Many IT Departments are still relying on SQL Scripts executed within their Database to Move Data from one Instance of the Database to another. This does work fairly well even with very Basic SQL like:
INSERT INTO table1 (column1, column2, someInt, someVarChar ) SELECT table2.column1, table2.column2, 8, 'some string etc.' FROM table2 WHERE table2.criteria;
The above SQL Script should even work on most Database Products. For the Oracle Database even more sophisticated SQL Capabilities exist to cope with the Task of Moving data from one place to another. This comes with various SQL Statements e.g. the COPY FROM Clause:
COPY FROM HR/your_password@ORCL - CREATE NEW_TABLE_SALESMEN (EMPLOYEE_ID, SA_MAN) - USING SELECT EMPLOYEE_ID, LAST_NAME FROM EMPLOYEES - WHERE JOB_CODE='SALESMEN';
This would “copy” the full data from one Schema to another and create a new Table.

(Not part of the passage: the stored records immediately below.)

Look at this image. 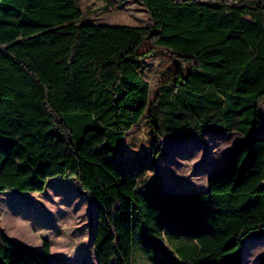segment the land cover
I'll return each instance as SVG.
<instances>
[{
  "label": "trees",
  "instance_id": "1",
  "mask_svg": "<svg viewBox=\"0 0 264 264\" xmlns=\"http://www.w3.org/2000/svg\"><path fill=\"white\" fill-rule=\"evenodd\" d=\"M152 24L83 21L79 0H0V193L73 178L97 207L98 264H242L264 237V0H137ZM178 68L154 96L141 64ZM144 116L165 143L238 131L206 190L140 185L115 163ZM161 237L167 251L159 247ZM0 227V264H53ZM259 264H264V255Z\"/></svg>",
  "mask_w": 264,
  "mask_h": 264
},
{
  "label": "rangeland",
  "instance_id": "2",
  "mask_svg": "<svg viewBox=\"0 0 264 264\" xmlns=\"http://www.w3.org/2000/svg\"><path fill=\"white\" fill-rule=\"evenodd\" d=\"M85 18L96 24L149 25L152 19L137 0H79ZM179 58L164 51L158 57L141 64L153 97L161 81L176 70ZM262 126L255 136H264V98L261 102ZM153 133L144 116L126 134L115 154L118 168L134 174L140 185L165 190L190 191L207 184L210 174L230 162L231 150L243 140L238 131L201 135L194 139L168 141L161 153H152ZM97 207L83 195L73 178L53 177L43 192H1L0 227L7 236L43 250L50 242L53 264H98L92 241ZM159 247L167 251L161 237H155ZM242 264H259L264 255V237H249L242 248ZM137 264H152L136 253Z\"/></svg>",
  "mask_w": 264,
  "mask_h": 264
},
{
  "label": "crops",
  "instance_id": "3",
  "mask_svg": "<svg viewBox=\"0 0 264 264\" xmlns=\"http://www.w3.org/2000/svg\"><path fill=\"white\" fill-rule=\"evenodd\" d=\"M243 141H244V138H243V140H242L241 142H239L238 144L242 143ZM238 144H236V145H238ZM236 145H235V146H236ZM210 175H211V174H210ZM209 177H210V176H209ZM208 182H209V178H208ZM208 182H207L206 185H204V186H202V187L194 188L193 191H195V190H206V189L208 188ZM191 191H192V190H191ZM96 212H97V210H96ZM96 226H97V214H96V222H95V225H94V232H93V238H92L93 243H94V239H95ZM4 234H5V233H4ZM5 235H6V234H5ZM6 236H7V235H6ZM7 237L10 238V239H12V240H14V241H18V239L14 238V237H12V236H7ZM19 241H20V240H19ZM21 242H22V241H21ZM138 252H140V251H138ZM242 254H243V253H242ZM140 255L144 256L142 252H140Z\"/></svg>",
  "mask_w": 264,
  "mask_h": 264
},
{
  "label": "water",
  "instance_id": "4",
  "mask_svg": "<svg viewBox=\"0 0 264 264\" xmlns=\"http://www.w3.org/2000/svg\"><path fill=\"white\" fill-rule=\"evenodd\" d=\"M232 151H233V149L231 150V155H232ZM231 155H230V159H231Z\"/></svg>",
  "mask_w": 264,
  "mask_h": 264
}]
</instances>
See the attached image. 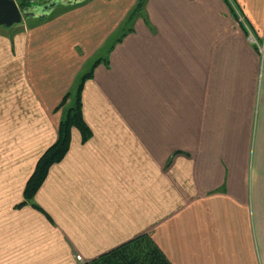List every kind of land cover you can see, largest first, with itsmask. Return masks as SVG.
I'll return each instance as SVG.
<instances>
[{"label":"crops","instance_id":"crops-1","mask_svg":"<svg viewBox=\"0 0 264 264\" xmlns=\"http://www.w3.org/2000/svg\"><path fill=\"white\" fill-rule=\"evenodd\" d=\"M232 2L264 42V0ZM137 3L0 25V264H86L141 235L171 264H264V59L225 0H146L125 33ZM91 70V136L72 128L27 199Z\"/></svg>","mask_w":264,"mask_h":264},{"label":"trees","instance_id":"trees-1","mask_svg":"<svg viewBox=\"0 0 264 264\" xmlns=\"http://www.w3.org/2000/svg\"><path fill=\"white\" fill-rule=\"evenodd\" d=\"M20 9L26 11V16L32 12V6H29L24 0H16ZM232 11V4L228 3ZM146 0H138L136 7L126 18L125 33L132 28L133 22L137 16L140 15L144 8ZM47 14L40 18H46ZM92 74L89 72L82 77L74 93H67L63 101H67L73 94V103L69 106L61 117L58 128L57 141L46 150V152L39 159L36 169L31 176L25 190V197L31 199L37 189L44 181L50 166L60 161L68 152L71 139L72 128H77L82 139L85 141L91 136V131L86 125L82 114L81 92L83 82L86 77ZM63 103V102H62ZM64 104H61L62 106ZM86 264H171L163 252L158 248L155 242L148 235H141L127 243H124L111 251L102 254L98 258Z\"/></svg>","mask_w":264,"mask_h":264},{"label":"water","instance_id":"water-1","mask_svg":"<svg viewBox=\"0 0 264 264\" xmlns=\"http://www.w3.org/2000/svg\"><path fill=\"white\" fill-rule=\"evenodd\" d=\"M84 0H54L49 4L44 5L43 15L50 12L57 5H74L83 2ZM23 15L26 11L20 9L16 0H0V25L12 26L23 21Z\"/></svg>","mask_w":264,"mask_h":264},{"label":"rangeland","instance_id":"rangeland-1","mask_svg":"<svg viewBox=\"0 0 264 264\" xmlns=\"http://www.w3.org/2000/svg\"><path fill=\"white\" fill-rule=\"evenodd\" d=\"M230 3H232V0H231ZM43 7H34L33 11H36V9L43 10ZM240 12L241 11L238 10L237 13L239 14ZM235 16H236V21L238 22V24H236L237 22L235 23L237 25L236 28H242L243 30L245 29L244 31H246L247 36H249V33L247 32V29L250 30V26L248 25L249 23L245 20V18L242 15L241 16L244 18V21L241 18H239V16H237V14H235ZM27 18L28 17L26 15H23V20H25ZM29 18H31V17H29ZM248 40H249L250 43H252V44H254L256 46V49L259 51V53L261 55V59L263 60L264 59V42H260V41L254 42V41H252L250 39H248Z\"/></svg>","mask_w":264,"mask_h":264},{"label":"built area","instance_id":"built-area-1","mask_svg":"<svg viewBox=\"0 0 264 264\" xmlns=\"http://www.w3.org/2000/svg\"><path fill=\"white\" fill-rule=\"evenodd\" d=\"M29 6H32V7H35V6H43V5H46V4H49L51 3L52 1L54 0H24ZM228 3L231 2V0H227ZM232 4V9L234 12H236L237 16H239V18H241L243 21H244V18L242 17L243 15L241 14V12L238 14V8L236 7V5L232 2L230 3V5ZM242 15V16H241ZM248 30V33H249V36L248 38L254 42H257L258 40L255 38V36L253 35L252 31L247 29ZM258 46V45H257Z\"/></svg>","mask_w":264,"mask_h":264},{"label":"clouds","instance_id":"clouds-1","mask_svg":"<svg viewBox=\"0 0 264 264\" xmlns=\"http://www.w3.org/2000/svg\"><path fill=\"white\" fill-rule=\"evenodd\" d=\"M17 2V1H16ZM18 4V3H17ZM44 6V5H43Z\"/></svg>","mask_w":264,"mask_h":264}]
</instances>
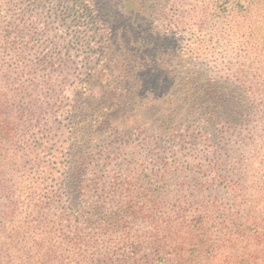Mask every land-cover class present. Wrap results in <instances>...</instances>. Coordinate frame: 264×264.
Here are the masks:
<instances>
[{"label": "rangeland", "instance_id": "1", "mask_svg": "<svg viewBox=\"0 0 264 264\" xmlns=\"http://www.w3.org/2000/svg\"><path fill=\"white\" fill-rule=\"evenodd\" d=\"M127 2L135 0L122 1ZM137 4L143 33L156 42L153 55L148 53L152 69L145 77L154 84H169L173 79L183 86L178 93L166 96L169 99L175 95L177 106L169 110V116L174 122L172 128L178 132H163L169 125H152L144 133L132 122L114 128L116 121L104 128L107 133L96 146L92 160L107 157L106 162L111 165L108 175L104 173L105 184L116 182V189L122 194L109 206L116 210L122 205L126 212L125 235L110 233L106 238L120 241L118 246L124 244L125 253H129L131 244H137L139 257L146 259L147 264H164L167 260L169 264H184L190 259L191 236L193 240L201 239L196 238L200 230L193 227L201 221L211 238L210 257L201 264H264V0H138ZM66 7L67 3L50 0L44 10L28 9L30 14L34 10L35 19L43 15V31L35 39L48 49L60 46L54 64L39 73L43 84L73 89L66 103L75 102L79 113L84 103L92 99L80 94L86 58L90 65L101 63L94 44L99 32L94 31L97 26L89 32L83 24L68 18L67 13L58 19L47 11L56 9L59 16ZM130 28L131 25L125 26ZM75 35L82 40L80 49L72 45ZM126 35L119 31V37L111 34L110 38L116 44L126 40ZM108 53L109 72L96 84L95 96L107 87L121 92L133 82L130 74L119 76L123 75L125 64L130 63L126 54L112 49ZM143 64V59H137L138 67ZM109 74L111 80L107 79ZM226 87L231 102L224 111L215 102ZM140 95L120 94L126 98L115 104L121 112L112 107V117L117 121L133 118L138 110H142L141 121L162 117L159 113L164 116L166 105L146 110L144 105L140 107L143 97L136 98ZM51 121L54 126L62 121L68 131L76 123L71 115L68 121L58 116ZM179 121L183 123L180 128ZM150 132L156 135V141L148 146ZM37 154V162L55 168L54 176L48 179L58 178L64 163L53 157L52 145L40 148ZM58 194L59 203L44 214V225L50 229H37L32 213L17 211L15 226H19L20 234L9 241L0 240V264H78L70 251L73 243L63 241L62 231L69 228L60 221V214L75 210L79 199L65 188ZM144 202L143 212L152 217L134 218L132 214H138ZM4 203L0 201V230ZM130 203L132 207L128 208ZM157 238L158 253L153 243ZM181 245L184 251L177 254L175 248ZM92 252L89 249L87 254Z\"/></svg>", "mask_w": 264, "mask_h": 264}, {"label": "trees", "instance_id": "2", "mask_svg": "<svg viewBox=\"0 0 264 264\" xmlns=\"http://www.w3.org/2000/svg\"><path fill=\"white\" fill-rule=\"evenodd\" d=\"M59 1L67 3L66 10L60 11L59 16H56L57 10L50 8L47 11L50 12L51 17L60 19L62 13H67L68 18L72 17L73 21L83 24L89 32L94 26H97L94 31L99 32L96 35L98 40L94 44L95 54L99 55L98 61L101 63L95 62L90 65L86 58L87 66L82 72L80 94L92 99L84 103L79 113L75 111V102L73 105L66 103L73 89L70 91L66 87L57 88L53 83L47 86L43 84L44 81L39 74L44 68L54 64L55 57L60 52L59 45L48 49L46 45L35 39L43 31L40 24L44 21L43 15L36 19L32 16L33 9L44 10L50 0L0 1V201L5 202L0 240L9 241L10 238L14 239L20 234L19 226H15L17 222L15 217L19 215L17 211L20 209L23 214L32 213L34 218L32 223L36 224L37 229H50L44 225L46 220L44 214L59 203L58 191L65 188L79 199L75 210L71 209L67 215L64 212L60 214V221L67 223L66 227L69 228L67 231H62L63 241L73 243L70 251L78 260V264H147L146 259L139 257L140 246L137 244H131L129 253H125L124 244L118 246L120 241L106 238L110 233L121 232L125 235L126 227L123 225L126 223V212L122 205L116 210L110 208L109 204L113 202L112 200L120 199L122 194L118 193L116 182H111L110 186L105 184L107 177L104 173H107V168L111 165L106 162L107 157L92 160L93 152L107 133L104 128L112 126L114 121H116L114 128L124 127L132 122L137 123L138 128L144 133H147V127L152 125L155 127L169 125L170 129L168 126L163 132H178L172 128L174 122L169 116V110L177 106L175 95L169 99L166 96L169 93H178L183 86L174 83L173 79L169 84H154L145 77V74L152 69V63L147 58L150 57L148 53L153 55L156 42L144 35L141 29L138 0L127 3H122L123 0H116V3L112 0ZM29 7H33L31 14ZM30 21L33 23L30 24ZM126 25H131V28L125 29ZM119 31L127 34L126 40L120 38V42L114 44L110 36L115 34L119 37ZM86 34L88 32H85ZM31 39L37 44L32 43ZM80 43L82 40L75 35L72 45L80 49L83 46ZM110 49L126 54L130 63L125 64L123 75L119 74V76L130 74L133 82L121 92H112L110 87H107L100 96H95L96 84L103 81L106 71L109 72ZM137 59H143L144 64L138 67ZM172 74L173 70L170 76ZM107 79L111 80L110 74ZM42 91L45 92L44 96ZM131 92L142 94L136 98L143 97L140 100V107L144 105L146 110L166 105L164 116L159 113L163 118L153 116L141 121L142 110H138L136 117L129 116L123 120L119 118L118 121L114 119L110 114L115 113L112 107L115 111L121 112L119 106L115 104L126 98L121 97L120 94L129 95ZM228 92L226 87L215 102L224 111L231 102ZM105 102L113 106L109 107ZM131 102L130 99L129 103ZM44 106L46 107L43 108ZM70 115L76 120L72 131H68V127L66 130L62 121L55 126L54 121H51L55 116L68 121ZM119 120L122 121L121 126L118 124ZM177 124L179 128L183 126L181 121ZM53 132L56 133L55 136H50ZM150 133L151 135L147 137L148 146L156 141L154 138L156 135ZM61 138L64 139L60 140ZM179 140L183 141L181 138ZM48 144L52 145L53 157L64 163L60 168L62 173L51 181L48 177L54 176L55 168H50L45 162H37V152L40 148L45 149ZM176 164L177 162H170V165ZM58 165L59 162L55 167L57 168ZM163 165L166 166L167 163ZM87 175H92V178H84ZM131 207L130 203L128 208ZM145 208L144 202L138 214L134 212L132 216L152 217L150 213L143 212ZM198 224L199 226H195ZM195 225H193L194 229H199L201 232L196 238L201 239L193 240L191 236L190 259L184 264H201L210 257L208 249L211 238L207 234L208 230L203 228L201 221ZM159 242L160 238L153 242L156 243L157 253L160 249ZM89 249L93 250L91 255L87 254ZM175 249L178 250L177 254L179 250L184 251L183 245ZM169 263L170 261L167 260L164 264Z\"/></svg>", "mask_w": 264, "mask_h": 264}]
</instances>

Even Incremental Loads (that is only the changed data) could be realized quickly by using the MERGE or UPSERT Command e.g.
MERGE INTO employees e USING hr_records h ON (e.id = h.emp_id) WHEN MATCHED THEN UPDATE SET e.address = h.address WHEN NOT MATCHED THEN INSERT (id, address) VALUES (h.emp_id, h.address);
All above sample code would also be very efficient since the complete Processing is done within the Database by the SQL Optimizer.
So to summarize: the above code is easy, could be placed within the Database Scheduler and is also performing very efficient within the database. So why do ETL Tools exist for this Task?
For more Complex Data Movement Design and Operation a dedicated ETL Tool should definitely be considered for their following Advantages:
- More Flexible configuration in Terms of Data Flow and Handling Connection Deployment
- Monitoring of Data Loading Workflows
- Robustness against errors during data loading, due to the Restartability from the fault point
- Debugging functionality during Development
- Structured and standardized design processes
- Orchestration of different loading procedures and Modeling the Dependency’s of Loading Procedures (Load Sequence)
- Easier Parallelization (performance) of multiple Workflows
- Implementation of business rules and transformation of the data
- Visual representation of data flow (data lineage documentation created by Tool)
- Multi- User Development (checkin / checkout )
- Built-in Versioning Capabilities (Source Code Control)
- Easier definition of aggregation Rules for data
- Quicker implementation of new Requirements to existing Mappings (e.g. adding new Column)
- Easier Implementation of Change Data Capture by using pre-built Models to utilize the same Mapping for both Tasks
- Simpler access to 3rd Party Sources which need to be incorporated into the Loading Procedure
After all, the Oracle BI Application Product also ships with an ETL Tool for data Movement like Informatica or ODI.